I have a large CSV file with over 200+ columns. Some of the columns are string, some varchar, some integers and some floats.
When i just read my csv file into a pandas dataframe, it is able to detect which are the numerical columns. However, it will give me the specify dtype or low memory error warning.
df = pd.read_csv('myfile.csv')
df_not_num = df_raw.select_dtypes(exclude =[np.number,np.int16,np.bool,np.float32])
print len(df)
>>>200
print len(list(df_not_num))
>>> 10
Then i try to specify a dtype: dtype='unicode'
But this causes all my columns to be objects.
It is too much manual work to speicfy each dtype per column name when reading the CSV into a dataframe.
pd.read_csv('myfile.csv', dtype = 'unicode')
df_not_num = df_raw.select_dtypes(exclude =[np.number,np.int16,np.bool,np.float32])
print len(df)
>>>>200
print len(list(df_not_num))
>>> 200
So the only way to avoid the low memory warning is to specify a dtype.
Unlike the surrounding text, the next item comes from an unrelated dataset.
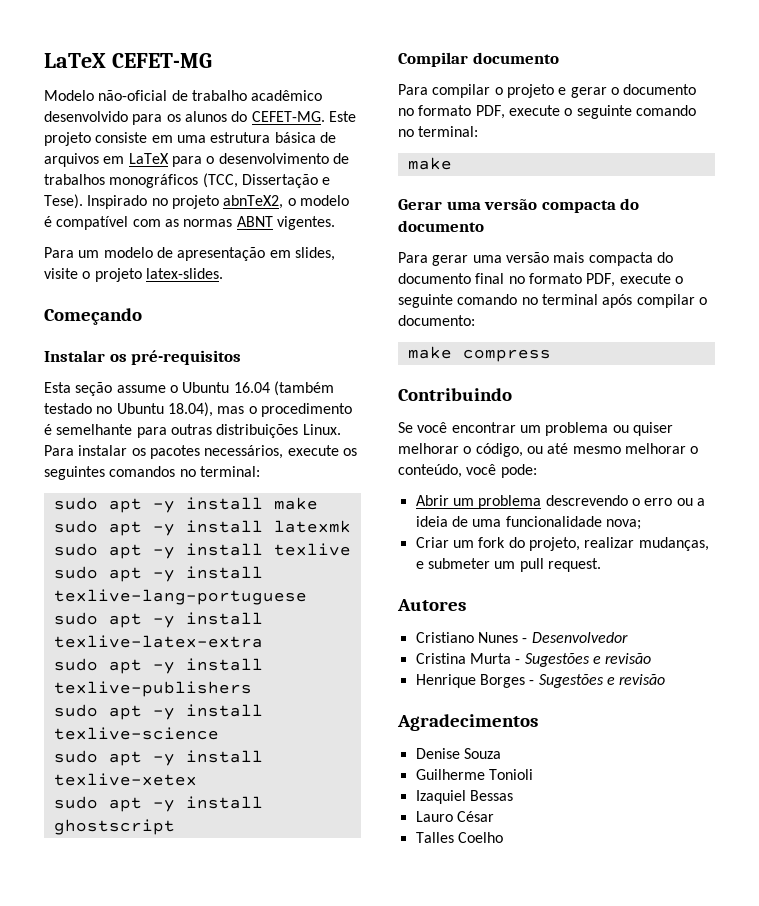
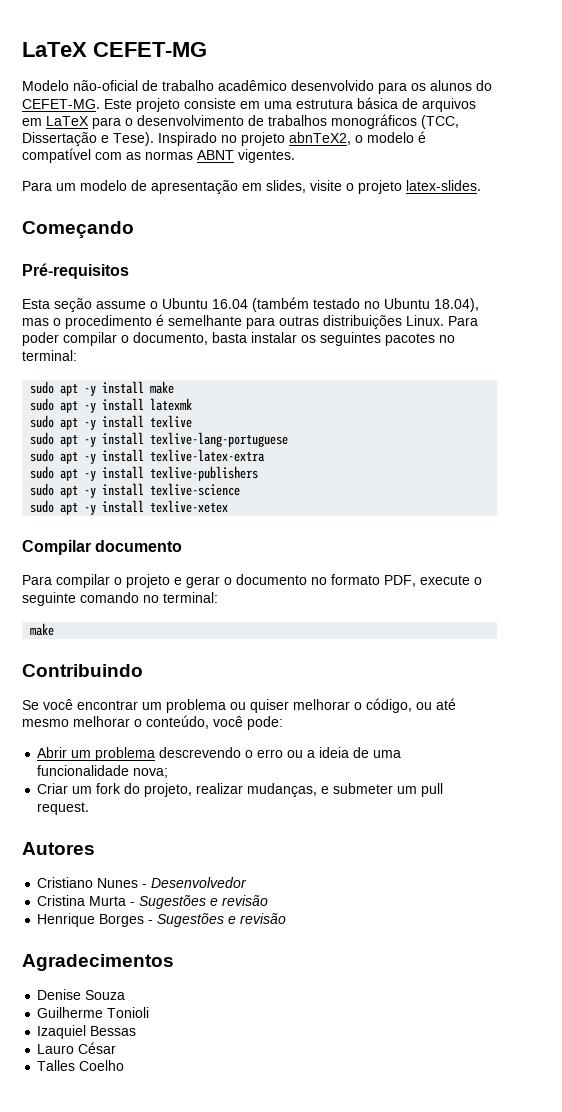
[44,350,242,365] Instalar os pré-requisitos -> [22,263,129,279] Pré-requisitos
[78,445,357,459] [44,466,176,480] instalar os pacotes necessários, execute os seguintes comandos -> [22,332,435,346] poder compilar o documento, basta instalar os seguintes pacotes
[53,796,263,812] [53,819,175,835] // sudo apt -y install ghostscript -> (229, 506) none
[398,198,640,213] [398,220,484,232] [398,252,673,266] [398,273,683,287] [398,294,707,308] [398,315,475,326] [407,346,551,362] // Gerar uma versão compacta do documento // Para gerar uma versão mais compacta do documento final no formato PDF, execute o seguinte comando no terminal após compilar o documento: // make compress -> (55, 629) none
But how do i specify that i have mixed dtypes for different columns without having to manually specify the dtype of each of the 200 columns?
read_csv. You either have to specify particular types for some columns by passing a dict, e.g.:{‘a’: np.float64, ‘b’: np.int32}or specify one dtype, which will try to be applied to all columns, or none. Also, there is no "varchar" type in Python.